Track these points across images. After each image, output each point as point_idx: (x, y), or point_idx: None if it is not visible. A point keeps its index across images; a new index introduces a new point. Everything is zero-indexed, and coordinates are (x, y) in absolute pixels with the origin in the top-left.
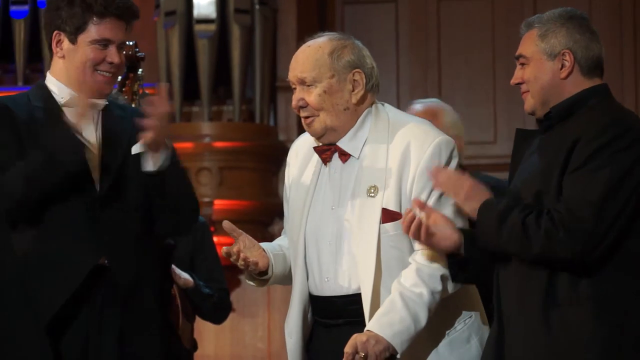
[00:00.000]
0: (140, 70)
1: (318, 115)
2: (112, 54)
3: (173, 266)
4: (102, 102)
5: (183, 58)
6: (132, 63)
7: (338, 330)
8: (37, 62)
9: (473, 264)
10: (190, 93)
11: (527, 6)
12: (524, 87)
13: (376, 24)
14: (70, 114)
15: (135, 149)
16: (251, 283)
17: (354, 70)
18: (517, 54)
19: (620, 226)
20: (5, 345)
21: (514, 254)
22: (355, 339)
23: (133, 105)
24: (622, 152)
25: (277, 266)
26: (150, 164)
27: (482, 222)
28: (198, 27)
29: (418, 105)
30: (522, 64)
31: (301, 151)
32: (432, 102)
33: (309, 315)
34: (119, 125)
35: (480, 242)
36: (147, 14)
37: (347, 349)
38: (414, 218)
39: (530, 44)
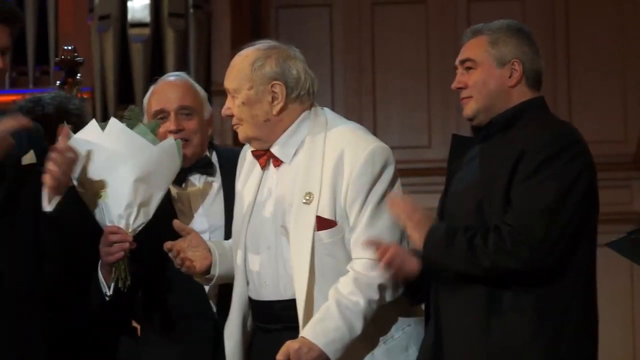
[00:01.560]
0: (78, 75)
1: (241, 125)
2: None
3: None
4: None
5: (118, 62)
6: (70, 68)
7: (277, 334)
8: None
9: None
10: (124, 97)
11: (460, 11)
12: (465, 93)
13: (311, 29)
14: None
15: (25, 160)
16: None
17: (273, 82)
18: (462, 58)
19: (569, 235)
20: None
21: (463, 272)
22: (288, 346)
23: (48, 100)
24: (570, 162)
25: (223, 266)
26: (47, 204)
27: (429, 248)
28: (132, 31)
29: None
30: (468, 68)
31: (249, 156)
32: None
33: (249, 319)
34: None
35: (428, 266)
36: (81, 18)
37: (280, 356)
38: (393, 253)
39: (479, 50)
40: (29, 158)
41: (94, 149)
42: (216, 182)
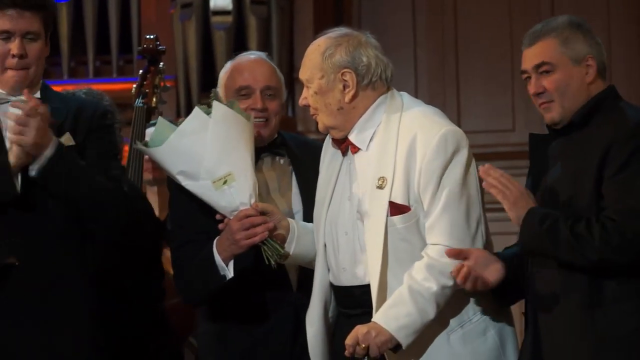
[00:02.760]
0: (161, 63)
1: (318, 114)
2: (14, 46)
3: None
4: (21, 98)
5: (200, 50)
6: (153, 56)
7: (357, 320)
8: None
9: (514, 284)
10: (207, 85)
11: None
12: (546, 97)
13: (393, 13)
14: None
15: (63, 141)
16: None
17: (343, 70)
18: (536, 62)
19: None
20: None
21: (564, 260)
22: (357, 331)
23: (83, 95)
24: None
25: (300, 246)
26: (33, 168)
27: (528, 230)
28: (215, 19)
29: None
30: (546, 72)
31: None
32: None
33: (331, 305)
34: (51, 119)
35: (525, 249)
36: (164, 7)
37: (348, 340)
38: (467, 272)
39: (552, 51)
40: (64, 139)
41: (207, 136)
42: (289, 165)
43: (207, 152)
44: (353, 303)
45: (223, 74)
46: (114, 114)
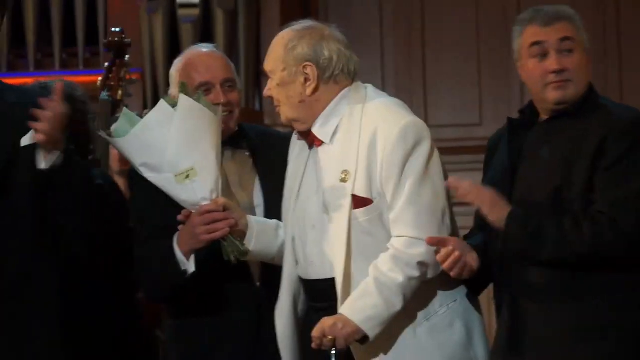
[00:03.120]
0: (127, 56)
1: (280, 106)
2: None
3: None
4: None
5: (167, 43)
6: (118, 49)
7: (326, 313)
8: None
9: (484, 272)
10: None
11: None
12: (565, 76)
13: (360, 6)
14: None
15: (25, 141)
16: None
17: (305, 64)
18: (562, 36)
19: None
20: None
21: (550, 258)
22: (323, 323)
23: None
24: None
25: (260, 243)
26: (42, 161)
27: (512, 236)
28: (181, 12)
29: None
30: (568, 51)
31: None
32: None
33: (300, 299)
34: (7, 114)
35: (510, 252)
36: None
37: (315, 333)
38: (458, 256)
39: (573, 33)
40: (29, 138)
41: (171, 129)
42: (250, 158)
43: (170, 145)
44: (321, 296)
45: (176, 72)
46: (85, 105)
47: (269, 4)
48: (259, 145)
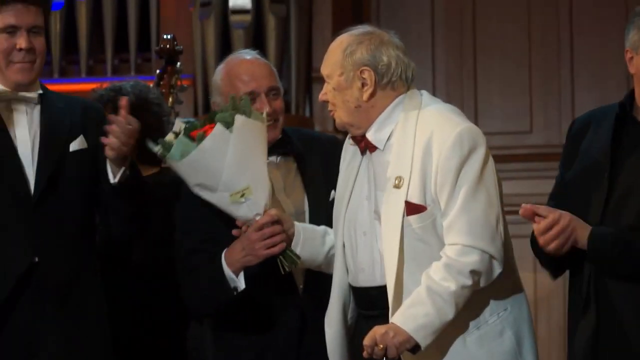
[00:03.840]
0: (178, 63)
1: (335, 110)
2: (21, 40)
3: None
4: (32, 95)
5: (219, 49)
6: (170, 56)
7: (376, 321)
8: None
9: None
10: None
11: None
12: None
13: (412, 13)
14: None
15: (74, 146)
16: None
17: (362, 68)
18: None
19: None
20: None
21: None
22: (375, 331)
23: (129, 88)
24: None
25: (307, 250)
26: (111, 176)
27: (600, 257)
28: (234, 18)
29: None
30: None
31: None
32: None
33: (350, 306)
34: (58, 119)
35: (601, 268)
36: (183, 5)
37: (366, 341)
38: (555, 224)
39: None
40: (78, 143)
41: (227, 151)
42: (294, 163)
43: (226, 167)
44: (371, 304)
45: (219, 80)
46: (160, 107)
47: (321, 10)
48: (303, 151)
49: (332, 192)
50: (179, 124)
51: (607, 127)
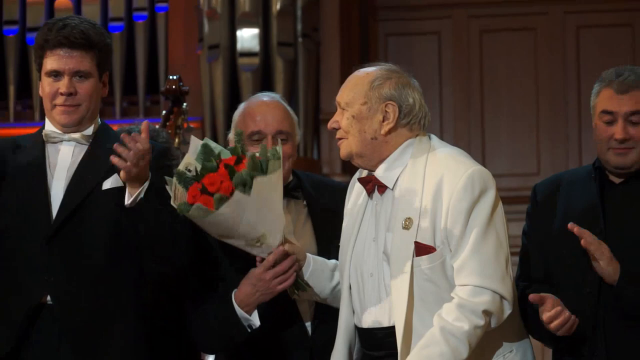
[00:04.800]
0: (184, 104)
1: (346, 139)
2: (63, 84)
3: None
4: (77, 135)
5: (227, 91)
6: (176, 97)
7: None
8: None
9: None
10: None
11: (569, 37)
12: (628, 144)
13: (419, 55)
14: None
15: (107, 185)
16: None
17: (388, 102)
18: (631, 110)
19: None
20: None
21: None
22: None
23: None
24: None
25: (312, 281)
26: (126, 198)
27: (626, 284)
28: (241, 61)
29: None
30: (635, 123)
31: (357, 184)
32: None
====================
Exercise description |
Please repeat the listing precisely, excluding the pictures it contains.

Solved problem |
Track these points across images. After each image, output each point as point_idx: (x, y), or point_idx: None if it is not visible. A point keeps its index across images; a new index introduces a new point. Everything is zero-indexed, and coordinates are (x, y) in absolute pixels with the origin in the top-left.
[00:00.000]
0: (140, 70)
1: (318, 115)
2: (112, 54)
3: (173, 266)
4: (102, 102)
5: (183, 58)
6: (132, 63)
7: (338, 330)
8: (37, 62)
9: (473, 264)
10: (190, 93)
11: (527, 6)
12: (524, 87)
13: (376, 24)
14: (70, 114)
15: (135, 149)
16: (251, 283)
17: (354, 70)
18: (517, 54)
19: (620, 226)
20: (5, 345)
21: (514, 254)
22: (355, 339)
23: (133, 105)
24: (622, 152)
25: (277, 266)
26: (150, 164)
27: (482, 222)
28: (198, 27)
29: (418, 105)
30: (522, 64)
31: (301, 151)
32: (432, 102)
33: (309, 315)
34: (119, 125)
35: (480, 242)
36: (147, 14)
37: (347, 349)
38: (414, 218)
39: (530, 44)
[00:01.560]
0: (78, 75)
1: (241, 125)
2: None
3: None
4: None
5: (118, 62)
6: (70, 68)
7: (277, 334)
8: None
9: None
10: (124, 97)
11: (460, 11)
12: (465, 93)
13: (311, 29)
14: None
15: (25, 160)
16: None
17: (273, 82)
18: (462, 58)
19: (569, 235)
20: None
21: (463, 272)
22: (288, 346)
23: (48, 100)
24: (570, 162)
25: (223, 266)
26: (47, 204)
27: (429, 248)
28: (132, 31)
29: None
30: (468, 68)
31: (249, 156)
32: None
33: (249, 319)
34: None
35: (428, 266)
36: (81, 18)
37: (280, 356)
38: (393, 253)
39: (479, 50)
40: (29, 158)
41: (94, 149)
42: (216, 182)
[00:02.760]
0: (161, 63)
1: (318, 114)
2: (14, 46)
3: None
4: (21, 98)
5: (200, 50)
6: (153, 56)
7: (357, 320)
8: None
9: (514, 284)
10: (207, 85)
11: None
12: (546, 97)
13: (393, 13)
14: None
15: (63, 141)
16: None
17: (343, 70)
18: (536, 62)
19: None
20: None
21: (564, 260)
22: (357, 331)
23: (83, 95)
24: None
25: (300, 246)
26: (33, 168)
27: (528, 230)
28: (215, 19)
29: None
30: (546, 72)
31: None
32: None
33: (331, 305)
34: (51, 119)
35: (525, 249)
36: (164, 7)
37: (348, 340)
38: (467, 272)
39: (552, 51)
40: (64, 139)
41: (207, 136)
42: (289, 165)
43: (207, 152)
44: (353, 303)
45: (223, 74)
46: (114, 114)
[00:03.120]
0: (127, 56)
1: (280, 106)
2: None
3: None
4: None
5: (167, 43)
6: (118, 49)
7: (326, 313)
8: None
9: (484, 272)
10: None
11: None
12: (565, 76)
13: (360, 6)
14: None
15: (25, 141)
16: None
17: (305, 64)
18: (562, 36)
19: None
20: None
21: (550, 258)
22: (323, 323)
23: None
24: None
25: (260, 243)
26: (42, 161)
27: (512, 236)
28: (181, 12)
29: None
30: (568, 51)
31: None
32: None
33: (300, 299)
34: (7, 114)
35: (510, 252)
36: None
37: (315, 333)
38: (458, 256)
39: (573, 33)
40: (29, 138)
41: (171, 129)
42: (250, 158)
43: (170, 145)
44: (321, 296)
45: (176, 72)
46: (85, 105)
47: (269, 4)
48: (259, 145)
[00:03.840]
0: (178, 63)
1: (335, 110)
2: (21, 40)
3: None
4: (32, 95)
5: (219, 49)
6: (170, 56)
7: (376, 321)
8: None
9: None
10: None
11: None
12: None
13: (412, 13)
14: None
15: (74, 146)
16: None
17: (362, 68)
18: None
19: None
20: None
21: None
22: (375, 331)
23: (129, 88)
24: None
25: (307, 250)
26: (111, 176)
27: (600, 257)
28: (234, 18)
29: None
30: None
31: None
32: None
33: (350, 306)
34: (58, 119)
35: (601, 268)
36: (183, 5)
37: (366, 341)
38: (555, 224)
39: None
40: (78, 143)
41: (227, 151)
42: (294, 163)
43: (226, 167)
44: (371, 304)
45: (219, 80)
46: (160, 107)
47: (321, 10)
48: (303, 151)
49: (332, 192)
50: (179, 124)
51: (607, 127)
[00:04.800]
0: (184, 104)
1: (346, 139)
2: (63, 84)
3: None
4: (77, 135)
5: (227, 91)
6: (176, 97)
7: None
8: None
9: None
10: None
11: (569, 37)
12: (628, 144)
13: (419, 55)
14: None
15: (107, 185)
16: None
17: (388, 102)
18: (631, 110)
19: None
20: None
21: None
22: None
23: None
24: None
25: (312, 281)
26: (126, 198)
27: (626, 284)
28: (241, 61)
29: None
30: (635, 123)
31: (357, 184)
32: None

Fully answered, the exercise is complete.